Free tuition for students whose familes earn $75,000 or less per year and a universal shift from student loans to scholarships headlined a series of sweeping changes to Dartmouth's financial aid policy announced by College President James Wright Tuesday. Dartmouth will also move to a need-blind admissions process for international students and eliminate leave term earnings expectations. The changes will take effect beginning in the 2008-2009 academic year.
Wright's announcement follows similar the announcements of similar reforms at other Ivy League institutions, notably Harvard University and Yale University. Dartmouth's program, though, is distinct in its focus on providing significant aid for lower-income students.
The College's financial aid offer for low-income families is now the "strongest in the nation," College President James Wright said in an interview with The Dartmouth.
"For the last couple of years, I have been looking to strengthen our financial aid policy," Wright said. "I started talking to the Board [of Trustees] about this last September."
The Board approved the new financial aid program during a special meeting on Jan. 16.
"The Board has over the last month actually encouraged me to make changes," Wright added.

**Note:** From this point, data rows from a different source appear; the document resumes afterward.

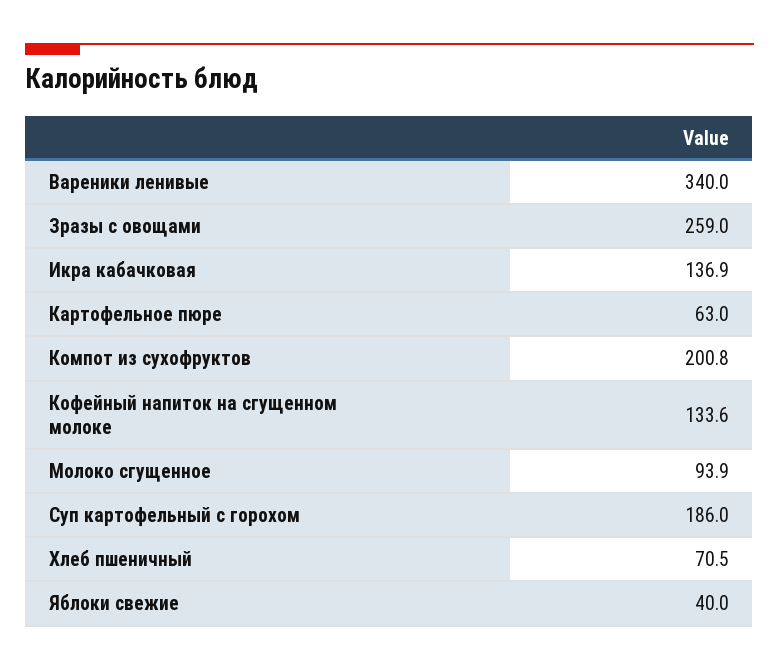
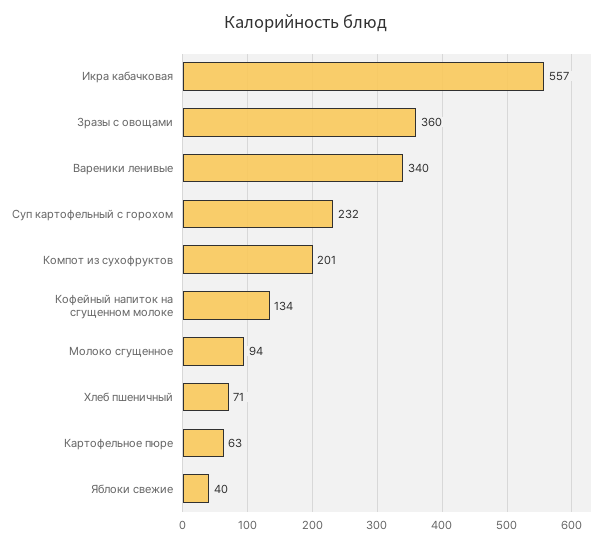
Зразы с овощами: 259 -> 360
Икра кабачковая: 136.9 -> 557
Суп картофельный с горохом: 186 -> 232

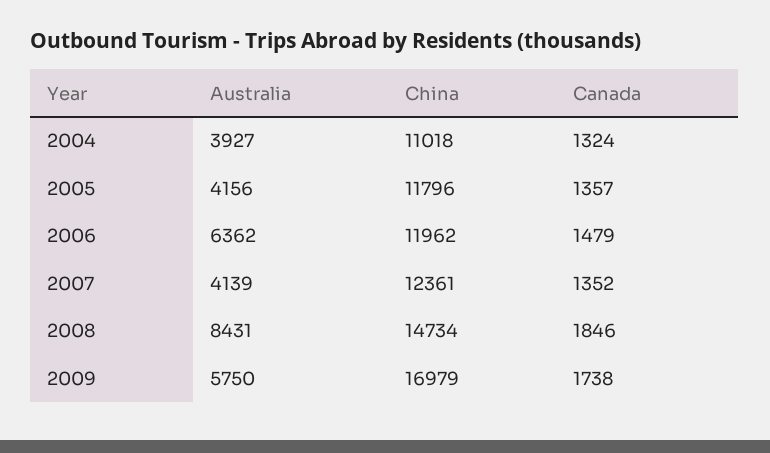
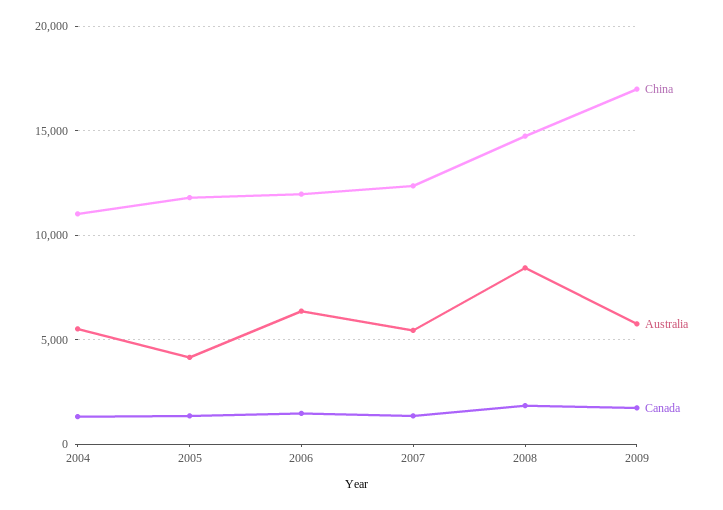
Australia, 2004: 3927 -> 5500
Australia, 2007: 4139 -> 5500

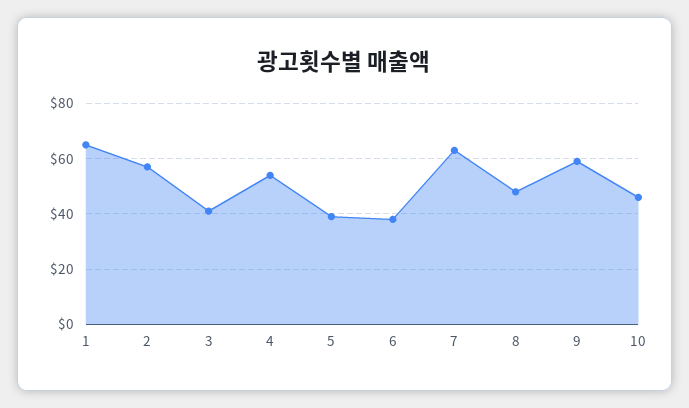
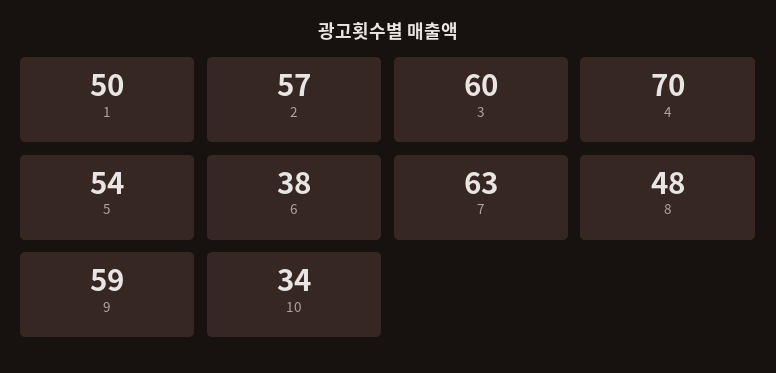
1: 65 -> 50
3: 40 -> 60
4: 55 -> 70
5: 40 -> 54
10: 45 -> 34

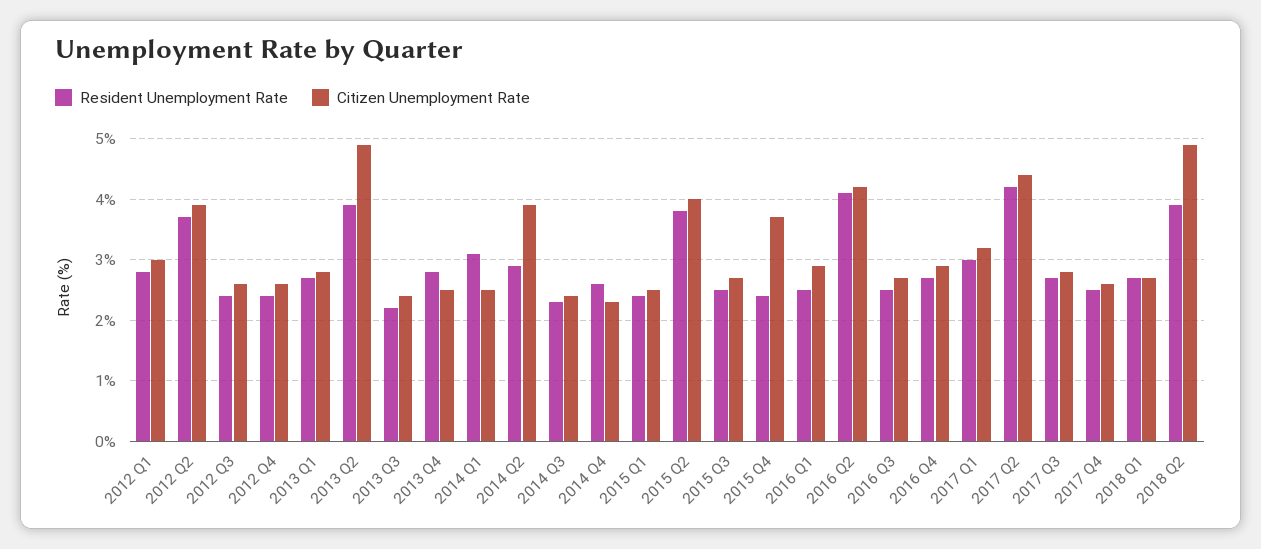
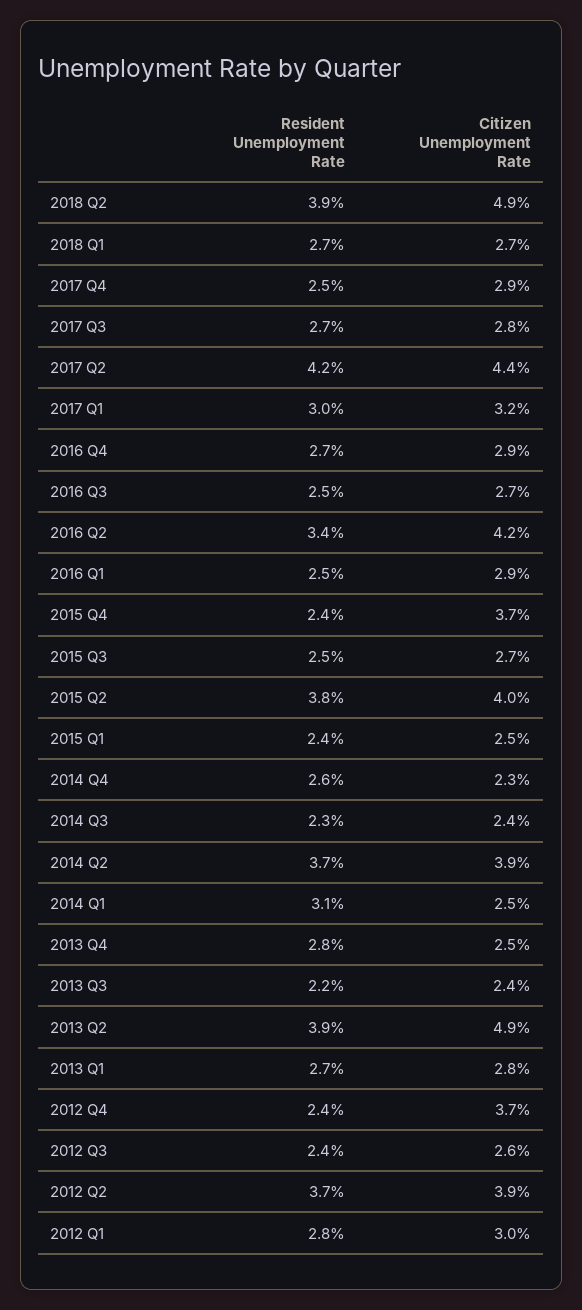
Citizen Unemployment Rate, 2012 Q4: 2.6 -> 3.7
Resident Unemployment Rate, 2014 Q2: 2.9 -> 3.7
Resident Unemployment Rate, 2016 Q2: 4.1 -> 3.4
Citizen Unemployment Rate, 2017 Q4: 2.6 -> 2.9

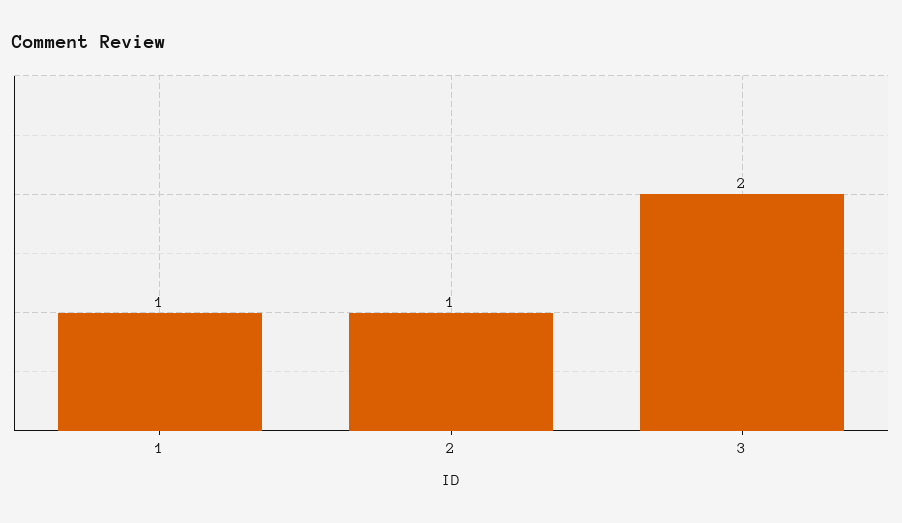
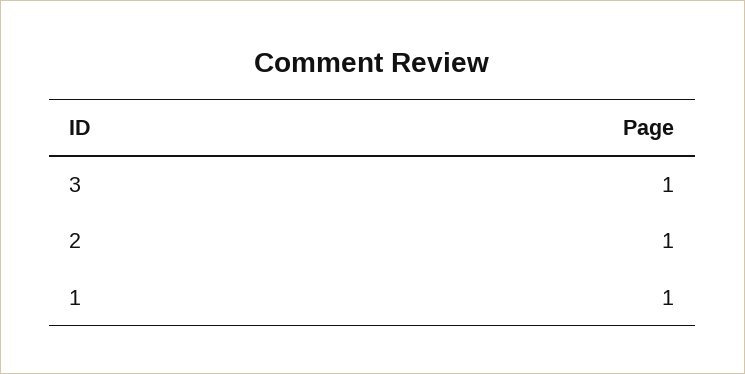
3: 2 -> 1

According to Board Chairman Ed Haldeman Jr. '70, the Board has had a long history of commitment to fully need-blind admissions. The trustees have also worked especially hard to make Dartmouth affordable for low-income students, but what made the most recent changes possible are especially high endowment returns and a very high alumni giving rate, Haldeman said.
Last year, the Board approved an increase in the annual draw from Dartmouth's $3.76 billion endowment from 4.7 percent to six percent.
Yale, Harvard and the University of Pennsylvania concentrated on expanding financial aid to middle-class families in their respective reforms.
Families of Yale students with annual incomes lower than $120,000 will pay less than half of the university's tuition, while families with annual incomes that fall between $120,000 and $200,000 will see their tuitions cut by a third or more, the university announced Jan. 14.
Similarly, Harvard lowered the tuition for families earning less than $180,000 to ten percent of their incomes in early December 2007. Penn followed its peers a week later, replacing loans with grants for families earning less than $100,000.
According to Maria Laskaris, dean of admissions and financial aid at the College, Dartmouth's financial aid reform is the first for the College since 2004, when the College replaced loans with grants for families with incomes of $30,000 or less and partially for families with incomes between $30,000 and $45,000.
Although Wright said changes in Dartmouth's financial aid were made in light of reforms at Harvard and Yale, he does not feel that they have "necessarily been done under pressure-time."
"The main components of our new offer would have remained the same without other schools' initiatives," he said.
Although the College focused on aid for lower-class families more than the other Ivy League institutions, the changes will also lessen the financial burden for Dartmouth's middle-class students, Laskaris said.
"It is a significant relief for middle-class families, since their loans would now be zero as opposed to as much as $17,500," Wright said. "We cannot, however, afford to scale the tuition basing on the income level -- Harvard can because its endowment is 10 times bigger than ours."
The new financial aid policy should lead to an increase in the number of students applying to Dartmouth, Wright said.
Beginning in the 2008-2009 academic year, all current students from families with an income of $75,000 or less will receive scholarships at least equal to tuition costs. Additionally, 50 percent of all student loans will be substituted for grants and the leave term earnings expectation policy, which requires financial-aid students to partially fund their education through jobs during their leave term, will be eliminated.
The financial aid reform is very important to current Dartmouth students, Laskaris said. "We wanted to make sure the current students can afford everything that Dartmouth has to offer," she added.
Both Wright and Laskaris said they are fully satisfied with the changes.
"We're the nation's leading institution in terms of socio-economic diversity, and now we make the Dartmouth experience affordable to everyone," Laskaris said.
According to Wright, the College is also constantly looking to expand its facilities and strengthen the institution academically. Wright said he does not agree with the U.S. News & World Report's 2008 ranking of "America's Best Colleges," which ranked Dartmouth as the eleventh university in the nation.
"Dartmouth is surely one of the nation's top 10 institutions," he said. "Specifically, one of the top of the top 10."
The College's drop in rankings has been attributed to relatively low peer assessment, a rankings category in which presidents and deans of other institutions are asked to rate other colleges. Dartmouth scored a total of 4.3 out of five points in peer assessment, the lowest in the Ivy League.
Haldeman said that the Board did not approve the financial aid changes in order to improve the College's peer assessment score. He said, however, that the new financial aid policy will attract positive media attention in contrast to the recent Trustee controversies.
"I'm sure that Dartmouth's image in the media will quickly be repaired," he said.